Mechanisms of colonic tumor initiation suggest that cancer can develop through multiple genetic and epigenetic pathways. Human epidemiologic studies have shown the presence of cancer is associated with changes in the complex gut microbiota (GM). To determine if differences in the complex GM directly cause differences in cancer susceptibility, we used complex microbiota targeted rederivation (CMTR) to rederive isogenic embryos of the F344/NTac-ApcPirc/+ (Pirc) rat model of familial adenomatous polyposis, using three different strains of surrogate dams (F344/NHsd (F344), LEW/SsNHsd (LEW), and Crl:SD (SD)) each harboring distinct gut microbiota. Fecal samples from the rederived pups were collected from weaning up to 180 days. The GM composition was characterized to the operational taxonomic unit (OTU) level by extracting bacterial DNA from fecal material and sequencing the 16S rRNA gene V4 hypervariable region on the Illumina MiSeq platform. Adenoma development was also monitored longitudinally via colonoscopy and tumor multiplicity was determined at 6 months.

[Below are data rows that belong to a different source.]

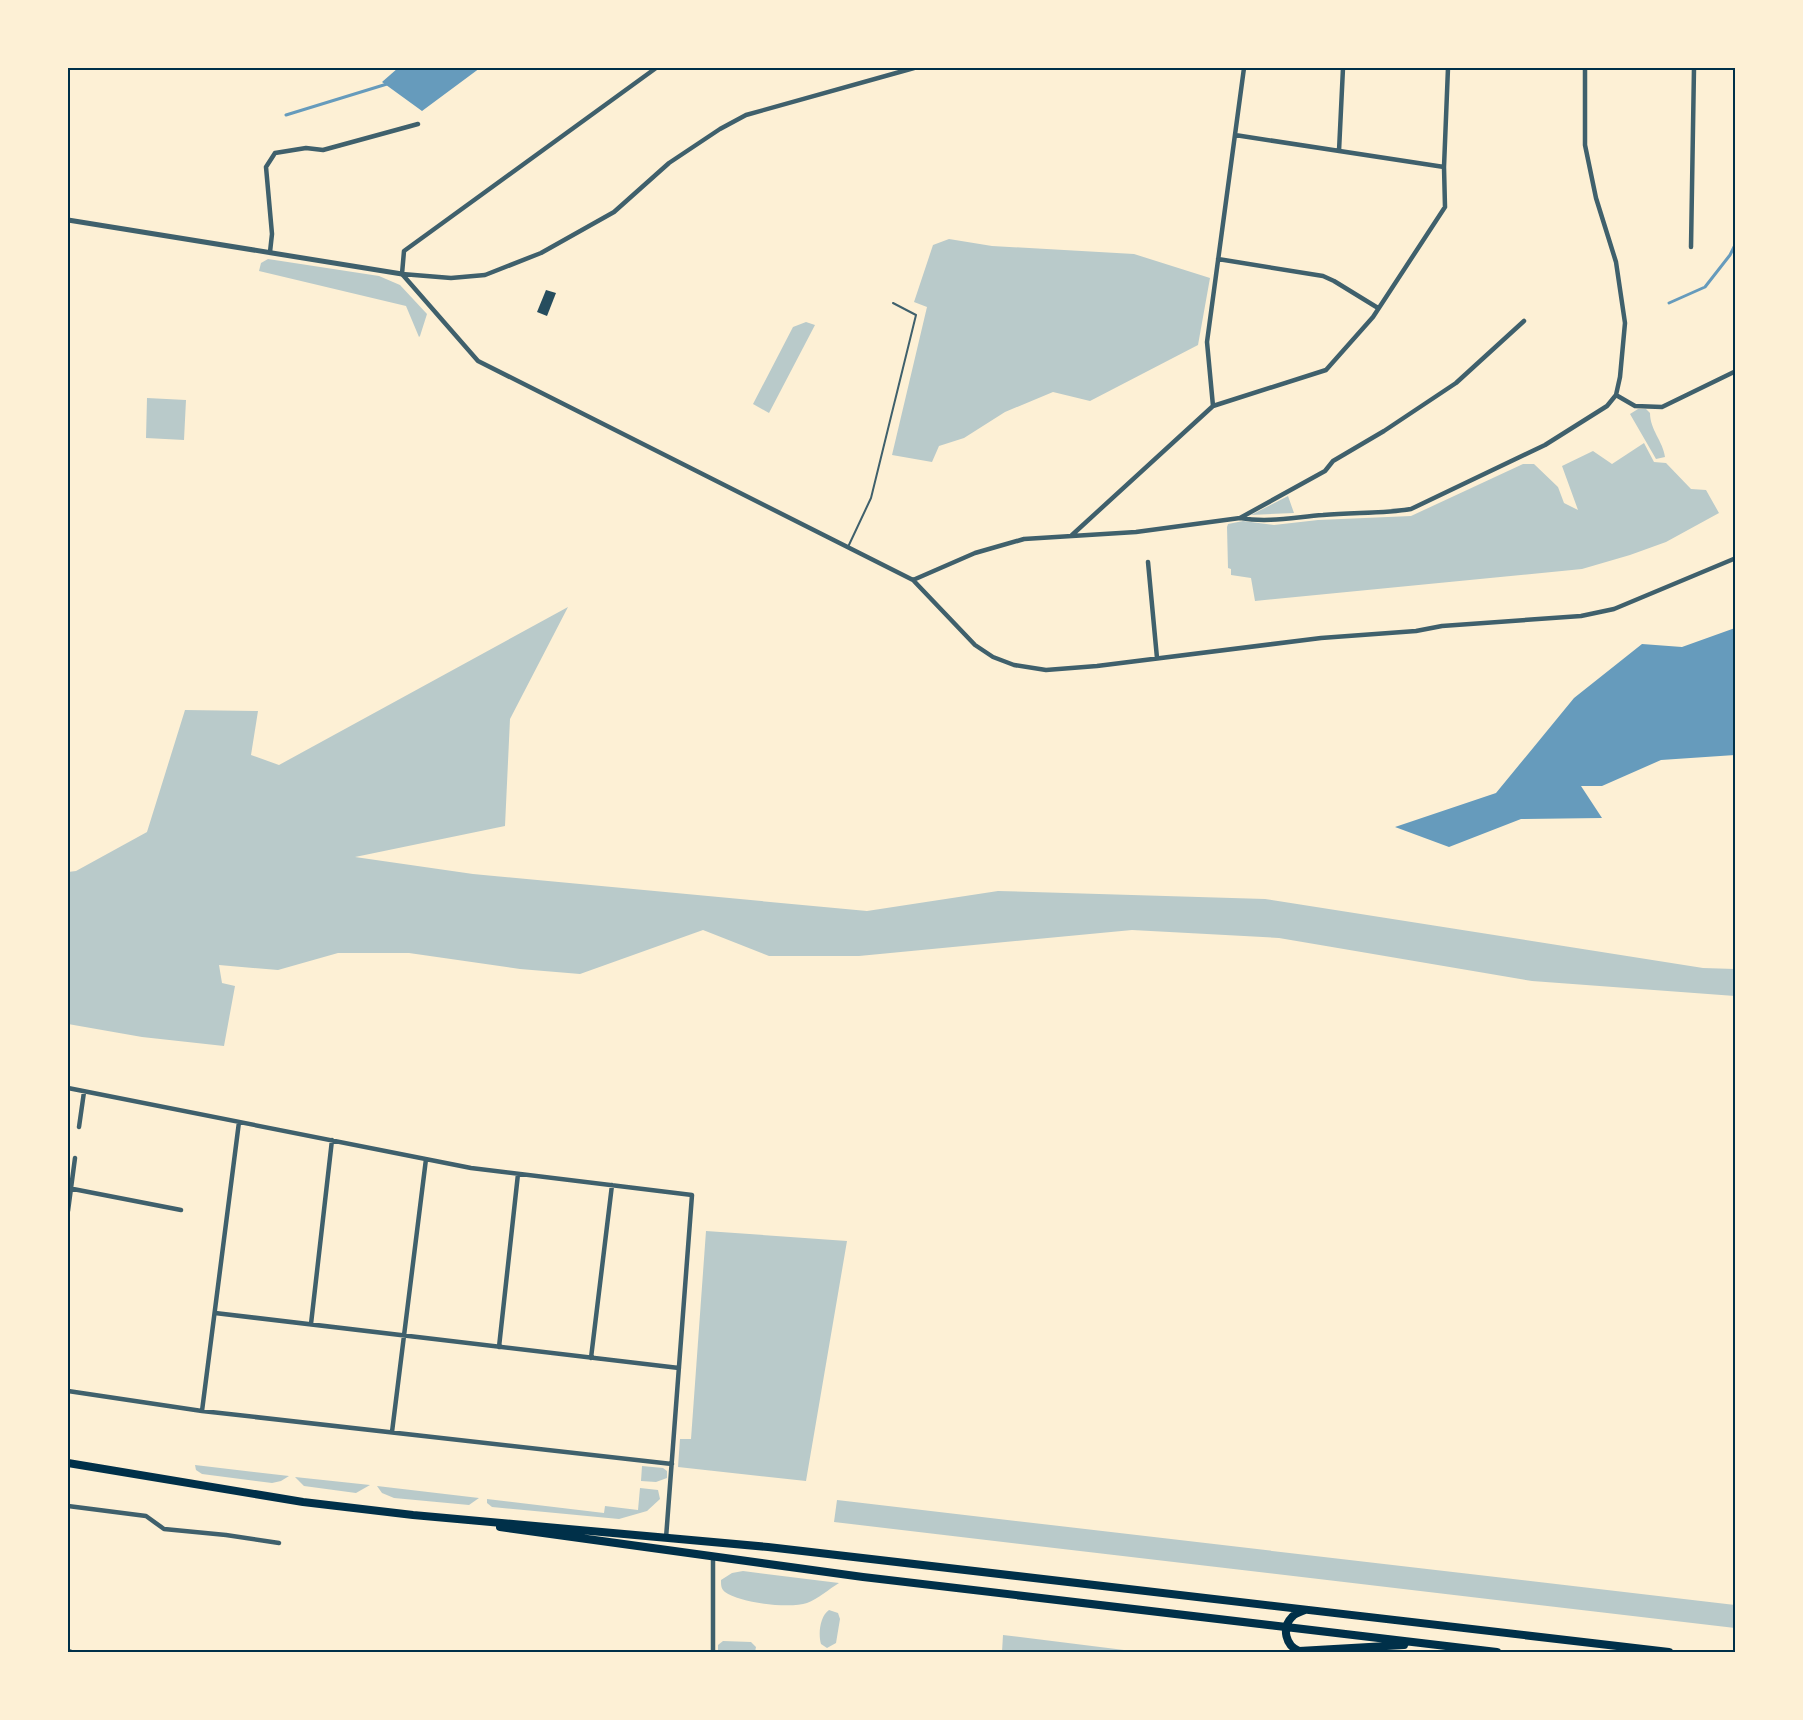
<svg xmlns="http://www.w3.org/2000/svg" width="1803" height="1720" font-family="'PT Sans Narrow',sans-serif">
<style>
.green{fill:#b9caca}
.water{fill:#669bbc}
.lines{fill:none;stroke-linecap:round;stroke-linejoin:round}
.stream{stroke:#669bbc;stroke-width:3}
.building{fill:#264d5e}
.service{stroke:#3f606c;stroke-width:2}
.minor{stroke:#3f606c;stroke-width:4.5}
.tertiary{stroke:#3f606c;stroke-width:5}
.trunk{stroke:#003049;stroke-width:8}
.neatline{fill:none;stroke:#003049;stroke-width:2}
</style>
<rect width="100%" height="100%" fill="#fdf0d5"/>
<path class="green" d="M 949,239 L 992,246 L 1134,254 L 1210,278 L 1198,345 L 1090,401 L 1053,392 L 1005,412 L 964,438 L 939,446 L 932,462 L 892,455 L 927,307 L 914,302 L 933,245 Z
M 268,259 L 379,276 L 400,285 L 427,314 L 420,336 L 419,337 L 406,306 L 259,271 L 261,263 Z
M 806,322 L 815,325 L 769,413 L 753,404 L 793,327 Z
M 147,398 L 186,400 L 184,440 L 146,438 Z
M 1638,409 L 1646,409 L 1650,413 C 1650,430 1663,441 1665,457 L 1656,459 L 1630,414 Z
M 1644,443 L 1654,462 L 1666,463 L 1691,489 L 1706,490 L 1719,513 L 1666,542 L 1630,555 L 1582,569 L 1255,601 L 1251,578 L 1231,575 L 1231,569 L 1228,568 L 1227,527 L 1228,524 L 1243,521 L 1274,525 L 1318,520 L 1411,516 L 1523,464 L 1534,464 L 1558,487 L 1564,503 L 1578,510 L 1562,466 L 1593,451 L 1612,464 Z
M 1288,496 L 1294,513 L 1251,515 Z
M 568,607 L 510,719 L 505,826 L 355,857 L 473,874 L 867,911 L 998,891 L 1265,899 L 1703,968 L 1735,969 L 1735,996 L 1532,981 L 1279,938 L 1132,930 L 859,956 L 769,956 L 703,930 L 580,974 L 520,969 L 409,953 L 338,953 L 278,970 L 219,965 L 222,983 L 235,986 L 224,1046 L 142,1037 L 68,1024 L 68,872 L 76,871 L 147,832 L 185,710 L 258,711 L 251,755 L 279,765 Z
M 706,1231 L 847,1241 L 806,1481 L 678,1467 L 680,1439 L 691,1439 Z
M 195,1465 L 289,1476 L 281,1481 L 272,1483 L 202,1474 L 196,1470 Z
M 642,1466 L 663,1468 L 667,1471 L 667,1478 L 656,1482 L 641,1481 Z
M 295,1477 L 370,1485 L 356,1493 L 304,1486 Z
M 377,1486 L 479,1498 L 469,1505 L 394,1498 L 382,1493 Z
M 640,1488 L 658,1490 L 660,1499 L 647,1511 L 619,1519 L 492,1507 L 487,1503 L 487,1499 L 604,1513 L 605,1506 L 638,1510 Z
M 837,1500 L 1735,1605 L 1735,1628 L 834,1522 Z
M 743,1571 L 839,1583 C 829,1589 818,1599 807,1603 C 790,1609 740,1603 725,1592 C 721,1589 721,1585 721,1580 L 732,1573 Z
M 829,1610 L 838,1613 L 840,1619 L 836,1643 L 827,1648 L 821,1644 C 818,1634 820,1616 829,1610 Z
M 1003,1635 L 1140,1652 L 1002,1652 Z
M 723,1641 L 751,1642 L 756,1647 L 755,1652 L 720,1652 L 718,1650 L 718,1645 Z"/>
<path class="water" d="M 398,68 L 480,68 L 422,111 L 382,82 Z
M 1735,628 L 1735,755 L 1661,760 L 1602,786 L 1581,786 L 1602,818 L 1521,819 L 1449,847 L 1395,827 L 1496,793 L 1574,698 L 1642,644 L 1682,647 Z"/>
<g class="lines">
<path class="stream" d="M 286,115 L 387,84
M 1669,303 L 1705,287 L 1730,255 L 1736,243"/>
</g>
<path class="building" d="M 546,290 L 556,293 L 547,316 L 537,312 Z"/>
<g class="lines">
<path class="service" d="M 848,547 L 871,498 L 916,315 L 893,303"/>
<path class="minor" d="M 1235,135 L 1444,167
M 1339,151 L 1343,68
M 1691,247 L 1694,68
M 270,252 L 272,234 L 266,167 L 275,153 L 306,148 L 323,150 L 418,124
M 1218,259 L 1323,276 L 1334,281 L 1378,308
M 402,274 L 478,361 L 913,580 L 975,645 L 993,657 L 1014,665 L 1046,670 L 1097,666 L 1321,638 L 1416,631 L 1442,626 L 1581,616 L 1614,609 L 1736,558
M 402,274 L 451,278 L 485,275 L 541,253 L 614,212 L 669,163 L 720,129 L 746,115 L 914,68
M 402,274 L 404,251 L 656,68
M 1616,395 L 1635,406 L 1662,407 L 1736,371
M 1213,406 L 1207,342 L 1244,68
M 1240,518 C 1269,523 1295,517 1323,515 C 1353,512 1382,514 1411,509 L 1545,445 L 1607,406 L 1616,395 L 1620,377 L 1625,323 L 1616,262 L 1596,198 L 1585,145 L 1585,68
M 1072,535 L 1213,406 L 1326,370 L 1373,317 L 1445,207 L 1444,167 L 1448,68
M 1148,562 L 1157,658
M 913,580 L 975,553 L 1024,539 L 1136,532 L 1240,518 L 1325,471 L 1333,461 L 1384,431 L 1456,383 L 1524,321
M 68,1088 L 471,1168 L 692,1195 L 666,1538
M 79,1127 L 84,1092
M 68,1188 L 181,1210
M 68,1211 L 75,1158
M 215,1313 L 679,1368
M 311,1324 L 332,1140
M 499,1347 L 518,1174
M 591,1358 L 612,1185
M 68,1391 L 202,1411 L 672,1464
M 202,1411 L 239,1122
M 392,1432 L 426,1159
M 68,1506 L 146,1516 L 164,1529 L 226,1535 L 279,1543
M 713,1558 L 713,1652
M 68,1651 L 71,1652"/>
<path class="tertiary" d="M 68,220 L 402,274"/>
<path class="trunk" d="M 68,1463 L 303,1502 L 413,1515 L 768,1547 L 1669,1652
M 500,1527 L 863,1577 L 1497,1652
M 1305,1610 C 1300,1612 1295,1613 1292,1617 C 1281,1628 1286,1646 1299,1651 L 1404,1645"/>
</g>
<rect width="1803" height="1720" fill="none" stroke="#fdf0d5" stroke-width="138"/>
<rect x="69" y="69" width="1665" height="1582" class="neatline"/>
</svg>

We found that the GM varied between dams, and that the pups’ microbiota resembled their surrogates by 1.5 months. Two rats with the LEW GM did not develop any colonic tumors, decreasing the Pirc phenotype penetrance from 100% to 87%. All rats with this GM also had a significantly reduced colonic tumor burden compared to both F344 GM (p<0.001) and SD GM (p<0.05). The relative abundance of certain OTUs including family Peptococcaceae and Akkermansia muciniphila were positively correlated with tumor multiplicity in the F344 GM (p<0.05). A previously reported sex bias in colonic tumor burden was also confirmed with males showing more adenomas than females (p<0.05). To assess functional changes associated with variation in GM, PICRUSt (Phylogenetic Investigation of Communities by Reconstruction of Unobserved States) was used and showed elevated expression of H2S-related bacterial genes in the LEW GM.

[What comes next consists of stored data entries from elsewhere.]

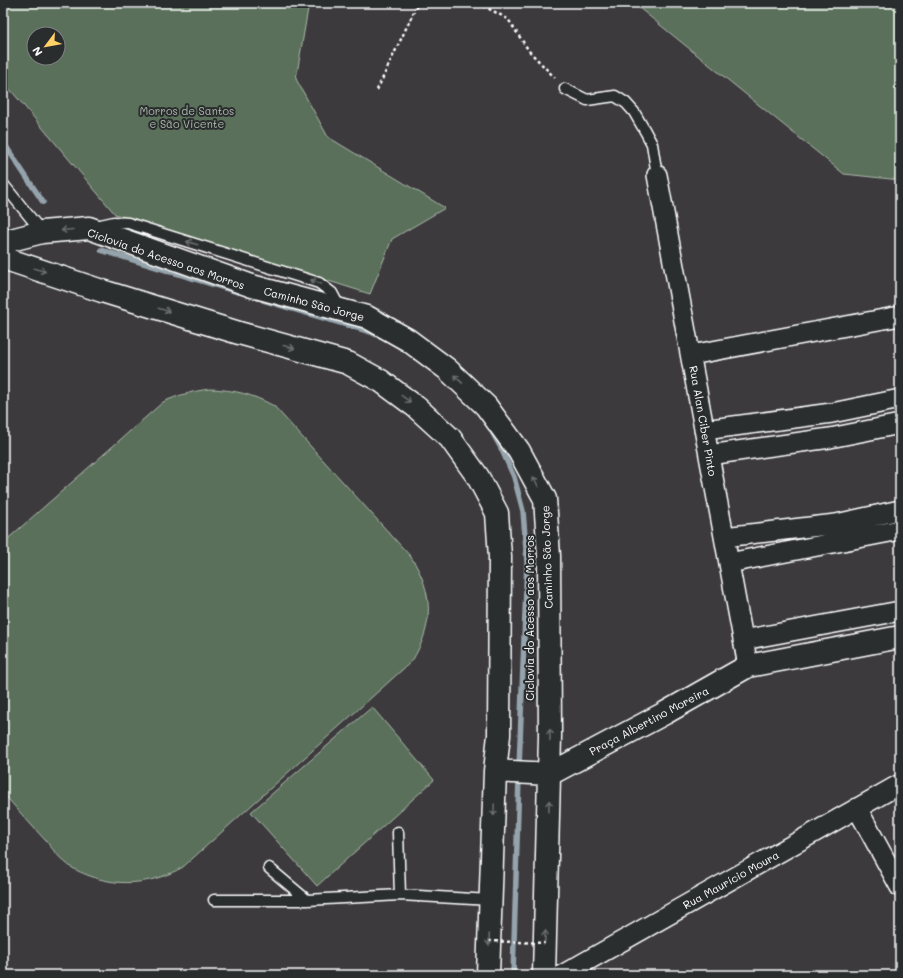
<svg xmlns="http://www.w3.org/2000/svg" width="903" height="978" viewBox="0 0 903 978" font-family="Mali,sans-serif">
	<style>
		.green { fill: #5a705a; stroke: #acb8ac; fill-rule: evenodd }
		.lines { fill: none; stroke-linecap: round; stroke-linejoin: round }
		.stream { stroke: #95a4ac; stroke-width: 5.5 }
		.lane-casing { stroke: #fff; stroke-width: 13 }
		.street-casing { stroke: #fff; stroke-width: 22 }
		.secondary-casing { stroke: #fff; stroke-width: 25 }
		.path { stroke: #fff; stroke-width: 2.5; stroke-dasharray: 3 3; stroke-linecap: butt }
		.lane { stroke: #2a2d2e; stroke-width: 10 }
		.street { stroke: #2a2d2e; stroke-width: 19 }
		.secondary { stroke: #2a2d2e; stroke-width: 22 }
		.path-bridge { stroke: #fff; stroke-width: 2.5; stroke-dasharray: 3 3; stroke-linecap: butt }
		.oneway { stroke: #6a6c6d }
		.labels { text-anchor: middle; stroke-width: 4; stroke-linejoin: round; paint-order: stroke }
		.park-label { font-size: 11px; fill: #acb8ac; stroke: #2a2d2e }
		.street-label { font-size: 11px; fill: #fff; stroke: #2a2d2e }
	</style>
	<rect width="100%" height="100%" fill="#3d3a3e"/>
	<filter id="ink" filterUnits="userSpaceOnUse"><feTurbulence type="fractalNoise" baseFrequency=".025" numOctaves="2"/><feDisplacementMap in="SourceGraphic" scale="8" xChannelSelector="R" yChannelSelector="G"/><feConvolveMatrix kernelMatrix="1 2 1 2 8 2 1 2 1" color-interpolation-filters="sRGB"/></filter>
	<g filter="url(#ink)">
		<path class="green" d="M3,3H309L296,79L328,137L445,208L392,239L370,294L115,214L3,81ZM34,34H58V58H34Z
			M633,3H900V180L844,174Z
			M210,389C235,390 252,394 274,406L411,557C434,593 434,625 412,661L183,867C155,883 122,888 90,876C82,873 72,869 66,863C58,857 52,848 46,841C31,825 17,809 3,793V543L163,402C179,395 193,391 210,389Z
			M372,707L434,780L317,886L251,812Z"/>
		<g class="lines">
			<path class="stream" d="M3,142L43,202
				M101,250L238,292
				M263,300L371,332L379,336
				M492,432L501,448L514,477L523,511L527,562L519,768
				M513,975L519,777"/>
			<g class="lane-casing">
				<path id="lane" d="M565,89L587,100L615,96L626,103L634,112L645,131L652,144L657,175
					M3,184L42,232
					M96,226L114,222L128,223L319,283L332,293L340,308
					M398,832L400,895
					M269,868L307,900
					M214,900H307L400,895L491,900"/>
			</g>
			<g class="street-casing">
				<path id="street" d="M657,175L748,666
					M691,355L900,316
					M704,430L832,413L900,399
					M709,455L830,438L900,424
					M724,537L836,524L900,510
					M729,563L900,530
					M743,640L900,611
					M857,808L900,887
					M562,975L900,784"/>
			</g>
			<g class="secondary-casing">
				<path id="secondary" d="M3,242L42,232L89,228L252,286L367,317L408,340L447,369L486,406L519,451L545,499L549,556L550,736L544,975
					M3,258L102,291L239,333L348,363L381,381L416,407L450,438L478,477L497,513L500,557L499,735L495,771L488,975
					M495,771L550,774
					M550,774L665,713L748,666L900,637"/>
			</g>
			<path class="path" d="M478,3L508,19L529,51L555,78
				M377,90L418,3"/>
			<use href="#lane" class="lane"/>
			<use href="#street" class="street"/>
			<use href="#secondary" class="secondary"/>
			<path class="path-bridge" d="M489,941L545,943"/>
		</g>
		<defs><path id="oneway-shaft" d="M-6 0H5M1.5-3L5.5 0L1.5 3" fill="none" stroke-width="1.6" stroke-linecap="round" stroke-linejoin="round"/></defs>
		<g class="oneway">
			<use href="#oneway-shaft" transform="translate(67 230) rotate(175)"/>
			<use href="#oneway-shaft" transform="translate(192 243) rotate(-163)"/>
			<use href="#oneway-shaft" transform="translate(40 270) rotate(18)"/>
			<use href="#oneway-shaft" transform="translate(316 282) rotate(-157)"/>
			<use href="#oneway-shaft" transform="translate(164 310) rotate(17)"/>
			<use href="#oneway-shaft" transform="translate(289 347) rotate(15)"/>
			<use href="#oneway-shaft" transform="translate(458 379) rotate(-137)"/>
			<use href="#oneway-shaft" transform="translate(406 399) rotate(36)"/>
			<use href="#oneway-shaft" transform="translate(536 482) rotate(-118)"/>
			<use href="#oneway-shaft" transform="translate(550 735) rotate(-90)"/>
			<use href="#oneway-shaft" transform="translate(549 806) rotate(-88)"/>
			<use href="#oneway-shaft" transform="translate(494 810) rotate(92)"/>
			<use href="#oneway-shaft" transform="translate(545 936) rotate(-88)"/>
			<use href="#oneway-shaft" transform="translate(489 940) rotate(93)"/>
		</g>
	</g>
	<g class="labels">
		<g class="park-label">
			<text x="187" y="115">Morros de Santos<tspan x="187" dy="13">e São Vicente</tspan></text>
		</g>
		<g class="street-label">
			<text transform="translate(166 259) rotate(19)" y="4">Ciclovia do Acesso aos Morros</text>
			<text transform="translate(314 304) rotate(15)" y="4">Caminho São Jorge</text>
			<text transform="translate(703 421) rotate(80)" y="4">Rua Alan Ciber Pinto</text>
			<text transform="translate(547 557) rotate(-92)" y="4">Caminho São Jorge</text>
			<text transform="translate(530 618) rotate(-90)" y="4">Ciclovia do Acesso aos Morros</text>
			<text transform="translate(649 721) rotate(-28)" y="4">Praça Albertino Moreira</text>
			<text transform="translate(731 880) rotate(-29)" y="4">Rua Maurício Moura</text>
		</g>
	</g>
	<rect width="903" height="978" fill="none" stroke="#2a2d2e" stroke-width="16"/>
	<rect x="8" y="8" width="887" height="962" fill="none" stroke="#fff" stroke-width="1.5" filter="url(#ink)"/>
	<g transform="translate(46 46) rotate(238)"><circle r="19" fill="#2a2d2e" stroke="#7f8182"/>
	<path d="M0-3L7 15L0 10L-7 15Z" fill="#ffd166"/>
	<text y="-6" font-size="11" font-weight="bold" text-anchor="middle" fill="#ffffff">N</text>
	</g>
</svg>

To assess whether tumors from rats with diverse GM differed in loss of heterozygosity (LOH), we used a quantitative allele-specific pyrosequencing assay to determine the allelic ratio of the genomic ApcPirc loci in colonic tumors. Approximately 70% of tumors from rats with F344 GM underwent LOH with 30% tumors maintaining heterozygosity of the Apc allele, consistent with previous reports. Interestingly, rats with SD and LEW GM showed 100% and 96% LOH respectively, suggesting a possible link between differing complex microbiota and loss of the wildtype Apc allele. Our study provides new insight into the role of gut microbiota as a modulator and predictor of disease phenotype in this rat model.